* _Extract_:
▶
The Economic Policy Institute has joined outraged Americans in the quest for justice on behalf of the laid-off Southern California Edison (SCE) workers displaced by foreign-born H-1B visa holders.
|SoCal Edison sends 500 American workers to the unemployment line.|
Last month, SCE fired between 400 and 500 IT employees and replaced them with H-1Bs. The fired Americans had to engage in “knowledge transfers,” a deceptive term, which means they were forced to train their less talented substitutes. Although it’s been exposed as a lie multiple times, IT employers insist that because qualified Americans aren’t available, they’re forced to hire overseas H-1B visa holders. But in the SCE case, Americans were already on the job.
◀
* _Exercises_:
- 1) According to the passage on the Edison layoffs, why does the SCE case undercut the claim IT employers make for hiring H-1B visa holders?
- 2) Reproduce the part of the passage on the Edison layoffs that opens with the words containing "The Economic Policy" and closes with "foreign-born H-1B visa holders.".

* _Supplied data_:
▶
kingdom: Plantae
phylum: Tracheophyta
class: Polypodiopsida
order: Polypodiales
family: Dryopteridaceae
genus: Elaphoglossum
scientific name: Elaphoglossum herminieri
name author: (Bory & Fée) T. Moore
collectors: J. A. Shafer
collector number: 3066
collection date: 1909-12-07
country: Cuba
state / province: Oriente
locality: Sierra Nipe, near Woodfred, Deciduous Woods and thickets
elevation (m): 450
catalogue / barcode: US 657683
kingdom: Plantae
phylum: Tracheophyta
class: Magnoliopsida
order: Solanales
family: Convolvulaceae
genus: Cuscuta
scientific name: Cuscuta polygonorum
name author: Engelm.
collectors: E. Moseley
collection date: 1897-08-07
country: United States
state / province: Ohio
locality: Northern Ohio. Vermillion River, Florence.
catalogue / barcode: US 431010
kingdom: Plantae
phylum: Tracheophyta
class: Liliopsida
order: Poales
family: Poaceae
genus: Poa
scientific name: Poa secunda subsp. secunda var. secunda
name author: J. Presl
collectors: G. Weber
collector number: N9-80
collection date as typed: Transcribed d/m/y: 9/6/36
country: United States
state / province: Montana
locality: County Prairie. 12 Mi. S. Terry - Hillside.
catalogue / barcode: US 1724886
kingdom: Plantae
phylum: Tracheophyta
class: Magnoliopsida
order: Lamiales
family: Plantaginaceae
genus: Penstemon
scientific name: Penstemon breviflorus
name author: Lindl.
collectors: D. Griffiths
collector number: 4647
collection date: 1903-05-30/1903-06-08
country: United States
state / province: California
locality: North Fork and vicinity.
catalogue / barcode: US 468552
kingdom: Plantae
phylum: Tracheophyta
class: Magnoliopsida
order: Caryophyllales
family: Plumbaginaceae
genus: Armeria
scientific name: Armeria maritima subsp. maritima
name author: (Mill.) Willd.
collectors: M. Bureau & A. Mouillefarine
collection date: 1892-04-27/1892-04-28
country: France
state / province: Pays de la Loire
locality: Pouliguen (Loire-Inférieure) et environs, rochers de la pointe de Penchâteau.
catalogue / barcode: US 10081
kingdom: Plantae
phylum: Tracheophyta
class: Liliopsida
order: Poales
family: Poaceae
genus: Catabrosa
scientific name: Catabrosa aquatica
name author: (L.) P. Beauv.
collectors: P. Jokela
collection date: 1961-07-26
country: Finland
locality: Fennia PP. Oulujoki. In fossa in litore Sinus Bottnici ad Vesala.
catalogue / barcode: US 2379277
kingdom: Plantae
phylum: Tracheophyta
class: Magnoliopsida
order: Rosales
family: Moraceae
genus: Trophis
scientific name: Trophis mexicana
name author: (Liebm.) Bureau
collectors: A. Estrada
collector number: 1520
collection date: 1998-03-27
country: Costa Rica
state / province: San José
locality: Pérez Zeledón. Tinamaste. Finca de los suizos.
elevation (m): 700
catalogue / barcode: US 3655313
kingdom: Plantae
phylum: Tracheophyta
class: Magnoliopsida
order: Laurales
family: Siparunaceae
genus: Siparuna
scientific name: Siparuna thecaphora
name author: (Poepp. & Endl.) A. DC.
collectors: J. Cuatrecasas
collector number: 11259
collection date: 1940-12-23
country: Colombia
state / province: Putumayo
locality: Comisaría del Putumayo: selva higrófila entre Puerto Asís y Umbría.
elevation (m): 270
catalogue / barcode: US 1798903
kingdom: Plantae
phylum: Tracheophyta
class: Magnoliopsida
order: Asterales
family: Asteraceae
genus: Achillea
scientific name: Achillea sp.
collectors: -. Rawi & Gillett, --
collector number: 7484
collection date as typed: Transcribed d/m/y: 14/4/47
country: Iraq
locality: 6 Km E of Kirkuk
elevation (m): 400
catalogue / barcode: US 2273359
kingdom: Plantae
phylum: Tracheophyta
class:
◀
* _Task results_:
- 1) IT employers say they must hire overseas H-1B visa holders because qualified Americans are not available. In the SCE case, however, Americans were already on the job before the H-1B workers replaced them.

- 2)
The Economic Policy Institute has joined outraged Americans in the quest for justice on behalf of the laid-off Southern California Edison (SCE) workers displaced by foreign-born H-1B visa holders.